The $1.8 billion (£1.3 billion) sale of Turnitin has highlighted the growing power of the company that produces plagiarism-checking software used in universities across the globe, and raised questions about its business model.
Concerns about the sale of California-based Turnitin to Advance, a technology, media and communications company, have focused on the intellectual property held in the essays that its software collects and checks. The software checks papers submitted by students against a growing database of previously submitted papers and detects any similarities.
Michael Berman, chief innovation officer at California State University, said there was “an ongoing concern about the nature of a business that collects so much IP from students”.
“Will the new owners attempt to monetise this IP in new ways? And if so how does that impact the trust relationship between institutions and instructors that require students to contribute to this IP and whose work now forms a significant portion of the value of Turnitin?” he said.
For Dr Berman, the high price was not shocking “because Turnitin is so dominant within its sector that it effectively has no competition”.
Jesse Stommel, executive director of the division of teaching and learning technologies at the University of Mary Washington, said that what concerned him most about the size of the sale “is the way it reinforces a business model that relies on the collection and use of student data at students’ expense and without compensating them”.
“The new parent company insists they will only use the data to ‘improve the product’, however the ‘product’ in this case is the database of student intellectual property. Access to that database is primarily what they are selling,” he said.
“This problem is not just about Turnitin,” Dr Stommel added. “It’s about the relationships public educational institutions enter into with technology companies.

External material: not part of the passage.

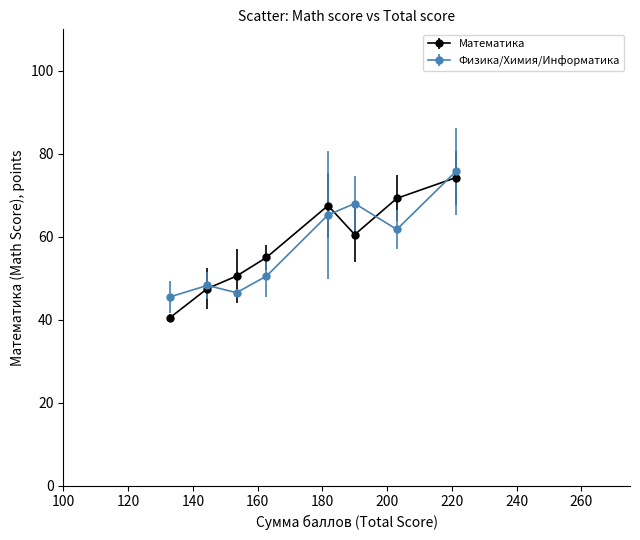

Which series has the widest spread of values?

Математика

We should be sceptical of those companies, not suspicious of our own students.”
Sioux McKenna, director of postgraduate education at South Africa’s Rhodes University, agreed that the high price tag was symptomatic of wider issues in higher education.
“Universities have become corporate institutions, they have brands and plagiarism is a reputational risk. Turnitin is a simple fix for many institutions,” she said. “I worry that it’s not being used to help students learn how to produce knowledge, it’s more ‘we can use this software to mitigate a reputational risk’.”
Dr McKenna said the corporatised culture in higher education was part of the reason Turnitin was able to be sold for such a large amount, as universities outsourced in the name of efficiency.
“Instead of having the academic go through students’ work to teach them not just about plagiarism but about referencing, substantiating claims, developing your voice, showing how your work connects to prior work, which is hard to do, universities say ‘the reason we reference is not to plagiarise and we can use a bit of software to handle that’,” she said.
A spokeswoman for Turnitin said the company encouraged students and academics to use its tools formatively.
“Turnitin has no intention of using the database for anything other than refining Turnitin's product offerings. Turnitin holds integrity as a core value,” she said.